I actually would love to hear more about this history. I tried looking up yamfinder in the Wayback Machine but couldn’t find any old versions

Certanly neither dogmatic nor arrogant. Science needs lots of viewpoints after all. I confess I have never really dug into Zenodo, although it‘s been mentioned here here and here — @rgriscom a local guru on that topic.

This discussion right here… dang, this touches on so many of the issues we face as a field right now. I think the best way to start is to try to enumerate a set of desiderata — the solutions will be interrelated, but

Desiderata

Online - We want documentation to be widely available (where appropriate).
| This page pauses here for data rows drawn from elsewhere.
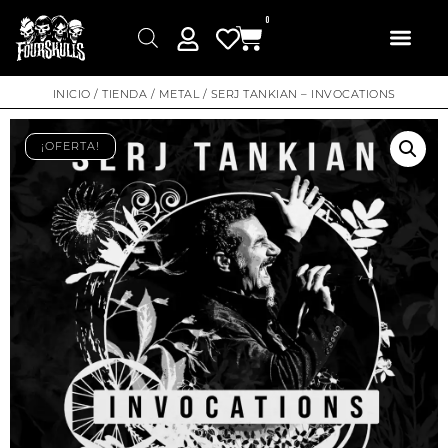
0
INICIO
/
TIENDA
/
METAL
/ SERJ TANKIAN – INVOCATIONS
¡OFERTA!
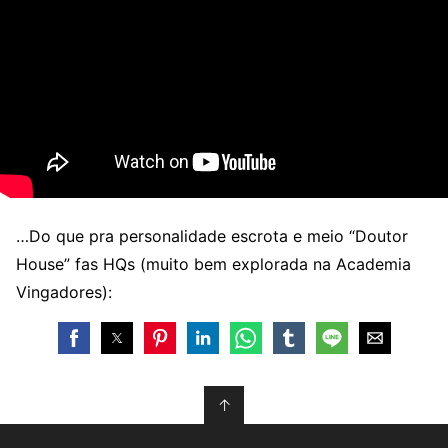
…Do que pra personalidade escrota e meio “Doutor
House” fas HQs (muito bem explorada na Academia
Vingadores):
↑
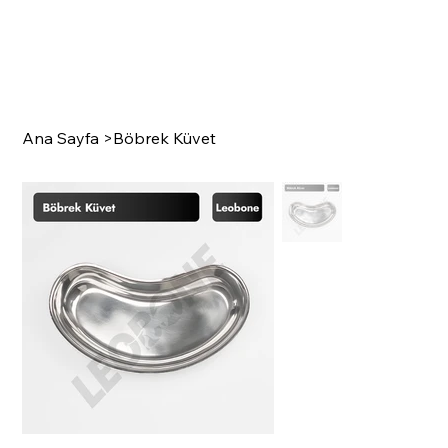
Ana Sayfa
>
Böbrek Küvet
SURGI
C
A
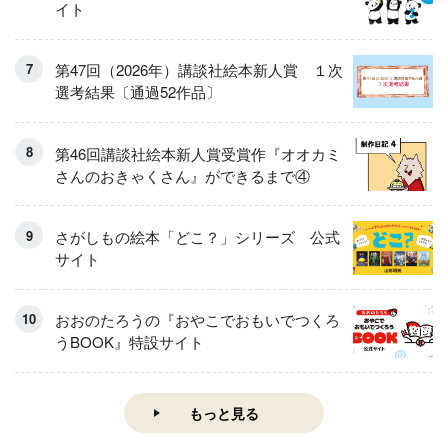
イト
第47回（2026年）講談社絵本新人賞 １次
選考結果〔通過52作品〕
第46回講談社絵本新人賞受賞作『オオカミ
さんのおきゃくさん』ができるまで④
さがしもの絵本「どこ？」シリーズ 公式
サイト
おおのたろうの『おやこでおもいでつくろ
うBOOK』特設サイト
もっと見る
Hosting is a hard problem.
Linked, playable media - it should be possible to get playback next to the transcriptions
Collaboration - several people should be able to update the content. Authentication and security are hard problems.
Searchable/filterable/interactive - Online documentation should be more useful than a print equivalent. Even beyond playable media, we want to be able to do stuff with documentation.

This things are all pretty complicated. For some problems, a shared Excel/Office 365 whatever online spreadsheet could be fine (for instance, say, historical comparison). But for making research available to a speech community, for example, or for pedagogical purposes, Excel is going to be less ideal than the kind of thing https://www.yamfinder.com/ is providing.

I hope we can continue this discussion (perhaps in a separate topic so this one can stay related to the Pahoturi River languages content), because there are many paths to meeting all these desiderata (and others). What is most important, I think, is that we embrace experimentation and variation.